Other markets inclined to super-size their products include the health-care industry, laboratories, mail order industries and universities, Russell noted. Not only are the many uses for integrated and affixed products unsung, he added that their uses are more efficient overall than most clients realize. Large numbers of distributors, however, aren’t highlighting the long-term advantages of integrated products to their customers.
“Specifically,” said Brown, “an integrated label is more cost-effective and provides a more timely turn-around than printing a label separately from the form. You also get an exact printing match between the form and label.” Russell mentioned their added efficiency in packing technologies, not to mention how they affect production and quality control for matching information printed on both pieces of the product.
Adding integrated products to manufacturing services means marketing the advantages of the products to customers. “The manufacturer must focus on marketing the benefits of these products through media, educational pieces, seminars and hands-on demonstrable samples,” added Russell. Offering consumer examples, perhaps items received in the mail, might help customers understand which of their products could benefit from combining production.
Overall cost must be focused on, too. “If end-user[s] truly measure the cost of all activities within their business system [and] not just the per-unit cost of integrated product[s], they will find they can be extremely cost-effective in eliminating a lot of redundancy,” he continued. “Certainly, having the security of eliminating costly mix-and-match scenarios is a great [system of checks and balances], as well.” He mentioned that both the salesperson and the customer must be willing to look at the big picture of cost and savings due to the initial blow of higher production costs. “They must understand the long-term value in such a product investment,” he said.

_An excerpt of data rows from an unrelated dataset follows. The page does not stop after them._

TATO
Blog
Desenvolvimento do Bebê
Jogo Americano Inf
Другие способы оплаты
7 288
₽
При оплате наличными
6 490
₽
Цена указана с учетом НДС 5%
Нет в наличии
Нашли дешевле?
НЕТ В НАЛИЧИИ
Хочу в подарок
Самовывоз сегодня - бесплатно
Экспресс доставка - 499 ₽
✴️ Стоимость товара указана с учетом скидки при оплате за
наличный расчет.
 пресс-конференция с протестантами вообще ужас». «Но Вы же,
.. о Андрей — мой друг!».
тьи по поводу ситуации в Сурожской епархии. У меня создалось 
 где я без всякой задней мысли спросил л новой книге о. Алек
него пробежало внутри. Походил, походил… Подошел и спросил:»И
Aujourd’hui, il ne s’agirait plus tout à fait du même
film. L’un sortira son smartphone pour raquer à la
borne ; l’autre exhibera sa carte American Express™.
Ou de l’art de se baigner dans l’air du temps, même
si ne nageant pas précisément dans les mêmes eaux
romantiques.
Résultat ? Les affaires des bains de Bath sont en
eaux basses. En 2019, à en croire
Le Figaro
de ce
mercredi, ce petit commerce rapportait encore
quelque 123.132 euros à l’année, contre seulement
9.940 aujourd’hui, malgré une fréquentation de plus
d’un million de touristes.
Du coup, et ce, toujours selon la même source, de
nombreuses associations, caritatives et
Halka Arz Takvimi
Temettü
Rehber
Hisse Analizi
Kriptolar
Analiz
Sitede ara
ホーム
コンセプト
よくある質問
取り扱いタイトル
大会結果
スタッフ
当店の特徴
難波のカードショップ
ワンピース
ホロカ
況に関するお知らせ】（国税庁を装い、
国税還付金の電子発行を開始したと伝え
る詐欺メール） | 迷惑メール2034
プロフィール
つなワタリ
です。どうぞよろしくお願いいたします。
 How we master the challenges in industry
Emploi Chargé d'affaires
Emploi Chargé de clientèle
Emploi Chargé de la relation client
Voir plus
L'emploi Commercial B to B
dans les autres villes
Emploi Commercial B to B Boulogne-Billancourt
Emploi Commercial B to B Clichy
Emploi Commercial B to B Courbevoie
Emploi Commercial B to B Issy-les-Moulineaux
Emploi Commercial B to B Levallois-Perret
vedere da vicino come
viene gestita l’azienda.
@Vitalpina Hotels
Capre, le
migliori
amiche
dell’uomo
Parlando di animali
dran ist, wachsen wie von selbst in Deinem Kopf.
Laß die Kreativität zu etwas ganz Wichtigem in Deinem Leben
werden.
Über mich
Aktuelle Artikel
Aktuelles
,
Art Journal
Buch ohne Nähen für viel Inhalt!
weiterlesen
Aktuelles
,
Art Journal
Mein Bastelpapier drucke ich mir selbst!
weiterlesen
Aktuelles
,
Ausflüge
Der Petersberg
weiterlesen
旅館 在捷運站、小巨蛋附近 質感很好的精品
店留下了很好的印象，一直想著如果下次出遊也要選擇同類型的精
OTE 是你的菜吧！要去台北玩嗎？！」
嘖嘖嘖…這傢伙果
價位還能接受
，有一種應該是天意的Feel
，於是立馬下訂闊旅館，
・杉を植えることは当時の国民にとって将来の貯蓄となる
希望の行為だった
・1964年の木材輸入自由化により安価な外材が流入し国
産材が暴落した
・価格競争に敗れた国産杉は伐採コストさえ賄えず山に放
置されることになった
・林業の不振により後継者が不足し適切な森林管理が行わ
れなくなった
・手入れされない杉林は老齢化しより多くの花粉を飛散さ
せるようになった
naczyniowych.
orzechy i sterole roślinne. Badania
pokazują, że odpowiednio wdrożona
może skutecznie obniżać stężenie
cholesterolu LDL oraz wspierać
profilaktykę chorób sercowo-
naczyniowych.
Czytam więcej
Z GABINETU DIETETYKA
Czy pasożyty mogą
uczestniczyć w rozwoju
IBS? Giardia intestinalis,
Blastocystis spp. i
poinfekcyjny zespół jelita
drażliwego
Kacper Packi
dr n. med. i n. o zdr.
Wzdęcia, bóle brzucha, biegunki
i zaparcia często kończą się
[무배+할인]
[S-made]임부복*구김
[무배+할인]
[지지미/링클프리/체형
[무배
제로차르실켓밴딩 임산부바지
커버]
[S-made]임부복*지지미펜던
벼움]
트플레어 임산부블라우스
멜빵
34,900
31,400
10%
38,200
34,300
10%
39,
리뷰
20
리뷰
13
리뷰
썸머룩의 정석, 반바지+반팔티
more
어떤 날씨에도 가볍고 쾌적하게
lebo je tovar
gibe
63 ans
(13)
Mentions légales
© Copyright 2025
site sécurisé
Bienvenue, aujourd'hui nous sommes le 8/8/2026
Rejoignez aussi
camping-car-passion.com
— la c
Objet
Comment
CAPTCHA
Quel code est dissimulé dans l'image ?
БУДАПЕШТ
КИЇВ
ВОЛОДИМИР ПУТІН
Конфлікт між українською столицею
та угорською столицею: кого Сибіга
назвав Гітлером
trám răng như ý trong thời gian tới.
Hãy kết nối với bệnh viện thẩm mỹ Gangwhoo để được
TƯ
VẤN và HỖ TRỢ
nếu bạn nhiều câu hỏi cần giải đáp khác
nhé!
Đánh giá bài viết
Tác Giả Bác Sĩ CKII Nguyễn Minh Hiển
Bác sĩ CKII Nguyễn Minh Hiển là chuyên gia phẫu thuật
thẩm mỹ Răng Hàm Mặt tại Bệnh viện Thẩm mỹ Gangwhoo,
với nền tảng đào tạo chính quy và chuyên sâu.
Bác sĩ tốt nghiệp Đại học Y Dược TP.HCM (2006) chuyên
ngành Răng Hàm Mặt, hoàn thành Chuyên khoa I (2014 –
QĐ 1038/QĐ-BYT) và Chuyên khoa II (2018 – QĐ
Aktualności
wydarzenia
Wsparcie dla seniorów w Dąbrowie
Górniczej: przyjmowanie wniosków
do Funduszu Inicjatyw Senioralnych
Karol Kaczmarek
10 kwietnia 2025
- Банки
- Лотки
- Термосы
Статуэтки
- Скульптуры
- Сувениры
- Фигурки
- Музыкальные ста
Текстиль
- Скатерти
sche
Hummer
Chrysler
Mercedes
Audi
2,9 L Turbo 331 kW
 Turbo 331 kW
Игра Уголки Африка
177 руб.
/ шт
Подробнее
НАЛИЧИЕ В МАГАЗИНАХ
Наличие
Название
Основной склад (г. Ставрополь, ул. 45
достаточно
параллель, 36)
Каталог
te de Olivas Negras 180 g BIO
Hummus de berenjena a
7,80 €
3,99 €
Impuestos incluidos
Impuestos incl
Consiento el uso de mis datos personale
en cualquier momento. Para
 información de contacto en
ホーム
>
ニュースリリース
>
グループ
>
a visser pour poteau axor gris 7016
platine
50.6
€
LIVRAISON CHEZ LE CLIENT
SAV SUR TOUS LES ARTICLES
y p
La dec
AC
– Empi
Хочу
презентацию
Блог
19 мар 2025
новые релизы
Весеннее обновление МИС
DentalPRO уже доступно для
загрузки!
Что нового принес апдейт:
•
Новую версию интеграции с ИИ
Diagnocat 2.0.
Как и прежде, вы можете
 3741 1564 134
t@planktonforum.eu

Unfortunately, the plusses of product flexibility and efficiency are balanced by the usual set of challenges accompanying the manufacture of any product. Brown mentioned that communicating the flexibility of the integrated form to end-users is often difficult. “There has been some erosion of integrated products in certain applications,” Russell acknowledged, “where a pressure-sensitive thermal transfer label with multiple die cuts can be more cost effective. Generally, this would be in lower volume, slower speed environments. One aspect of form/label combinations that is often overlooked, from a sales standpoint, is that this type of product will be extremely difficult—if not impossible—to reproduce in an electronic format.” Even with the added adversity of updated technology, manufacturers have advantages to offer potential customers of integrated products.
Super-sizing an order might take extra research, persistence and marketing. But with the necessary tools delivered right to your door, the up-sell might not be as unnatural as it initially appears.